悠々と、その右手に握られたナイフを弄ぶ。
「私たちの知らない情報は、あとそれだけ」
「だったら調べてみろよ。得意なんだろ? ストーカー野郎」
「ええ、もちろん!」
イヴリンの顔が再び蕩ける。
「他の人たちみたいに、徹底的に痛めつけて、悲鳴をあげさせて、泣かせて、苦しませて。
そして、暴いてあげる」
ブラッドリーは笑う。
「さあ、苦しむのはどっちかな?」
双方が睨みあう中、突然玄関ホールに放たれた神の一声に、二人はピタリと動きを止めた。

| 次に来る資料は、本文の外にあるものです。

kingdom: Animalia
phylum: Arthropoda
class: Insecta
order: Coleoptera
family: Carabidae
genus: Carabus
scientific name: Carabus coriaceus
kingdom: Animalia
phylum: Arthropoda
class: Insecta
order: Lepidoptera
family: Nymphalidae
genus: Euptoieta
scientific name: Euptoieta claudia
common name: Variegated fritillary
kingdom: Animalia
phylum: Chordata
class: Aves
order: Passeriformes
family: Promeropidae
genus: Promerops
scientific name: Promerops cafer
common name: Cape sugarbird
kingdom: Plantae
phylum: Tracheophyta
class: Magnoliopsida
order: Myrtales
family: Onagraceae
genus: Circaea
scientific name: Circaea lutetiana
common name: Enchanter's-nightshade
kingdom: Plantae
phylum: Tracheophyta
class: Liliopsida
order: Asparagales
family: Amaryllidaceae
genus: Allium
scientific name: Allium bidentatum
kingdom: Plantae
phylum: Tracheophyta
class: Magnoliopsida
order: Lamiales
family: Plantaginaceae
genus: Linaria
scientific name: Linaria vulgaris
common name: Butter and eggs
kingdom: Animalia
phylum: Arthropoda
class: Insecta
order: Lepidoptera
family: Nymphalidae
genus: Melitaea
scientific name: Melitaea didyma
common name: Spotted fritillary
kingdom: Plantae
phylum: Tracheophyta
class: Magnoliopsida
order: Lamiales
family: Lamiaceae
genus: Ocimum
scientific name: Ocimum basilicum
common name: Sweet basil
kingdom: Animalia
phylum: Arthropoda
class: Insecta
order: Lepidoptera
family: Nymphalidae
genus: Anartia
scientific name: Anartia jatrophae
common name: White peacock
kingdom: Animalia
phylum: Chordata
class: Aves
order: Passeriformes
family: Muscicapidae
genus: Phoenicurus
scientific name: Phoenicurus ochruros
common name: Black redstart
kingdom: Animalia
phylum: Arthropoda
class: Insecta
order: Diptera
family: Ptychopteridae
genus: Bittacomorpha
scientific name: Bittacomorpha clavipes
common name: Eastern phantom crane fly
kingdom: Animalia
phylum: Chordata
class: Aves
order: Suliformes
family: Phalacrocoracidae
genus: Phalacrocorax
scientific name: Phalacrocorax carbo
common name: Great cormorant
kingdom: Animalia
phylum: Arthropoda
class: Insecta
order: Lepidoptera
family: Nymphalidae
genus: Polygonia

そしてその声の持ち主が、どたどたと足音をたてながら二人の傍にやって来た。
「――――何事だ! なんの騒ぎだ!」
メイドを引き連れ慌てて寝間着を着なおしながらやって来たのは、クネル伯爵。
不意に、イヴリンと彼の目が合う。
「イヴリン殿? なぜここに」
「これはこれは、クネル伯爵。すみません夜分遅くに。少々、やらなければならないことがありまして」
「しかし、だとしてもこんな時間だ。礼を欠くとは思いませんかな?」
流石のクネル伯爵も、彼女の夜間の訪問に眉をひそめる。
すると、しばらくしてギエナとリリアもホールに現れた。
「――――どうかしたの? お父様?」
「――――お館様! 如何されましたか!」
やって来た二人はブラッドリーとイヴリンを見るや否や、何かもめ事が起こっていると理解する。
すると、ギエナがイヴリンを見て驚く。
「イ、イヴリン! お前どうしてここに!」
「あら、ギエナ。こんばんは」
イヴリンはくるりと彼女に振り返る。
「丁度あなたが言ってた“怪しい男”の正体を暴いたところなのよ?」
彼女は嬉しそうにほほ笑む。
ブラッドリーは驚きもせず視線をギエナに向ける。
ずっとギエナとのやり取りを不安に思っていた彼は、今更驚かなかった。
第一、最初に通報と聞いて彼は彼女の顔を思い浮かべたのだから。
「暴いたって…………どういうことだよ」
「あ、気になるでしょギエナ? それに、ここに居る皆さんも」
イヴリンはそう言うと、まるで同意を煽る指導者のように、ぐるりとホールを見回した。
ギエナ、クネル伯爵そしてリリアも、みな口をつぐむ。
皆、彼女の次の言葉を待ちわびていた。
ただ一人を除いて…………。
イヴリンは大きく息を吸った。
「彼の正体は――――」
「俺こそが、元魔王軍参謀。“ブラッドリー・ミュラー”だ」
自らの出番を掻っ攫われ、イヴリンは驚く。
しばらくして、それがよほど可笑しかったのか彼女は笑いだす。
「…………ほんと往生際が悪いわねぇ。バレるんだったら、いっそ自分でバラそうと思ったのかしら?」
しかしブラッドリーはその軽口に狼狽えることも無く、事も無げに鼻で笑って見せた。
「そうだよ。だって、ここで名乗っておかねえと」
彼もイヴリンのように、にやりと不敵な笑みを浮かべた。
「お前に勝った男の名前を、誰も覚えないだろ?」
「ほんと、口の減らない男ね」
イヴリンは少し苛立っているのか、ぎりりと歯ぎしりをしている。
ぽかんと口を開けていたリリアとギエナの傍で、クネル伯爵だけは、一人難しい顔をしていた。
いつもの優しそうな目つきは何処にやら。
リリアとギエナでさえ見たことの無い、冷たく鋭い目つきをしていた。
しばらくすると、クネル伯爵はその重い口を開く。
「君は…………君は本当に、あの“魔王軍”の参謀なのか」
それはブラッドリーへの問いかけだった。
「ああ、そうだ」
彼は頷く。
クネル伯爵は険しい表情でそれを見ていた。
それから彼は、大きなため息を吐くと。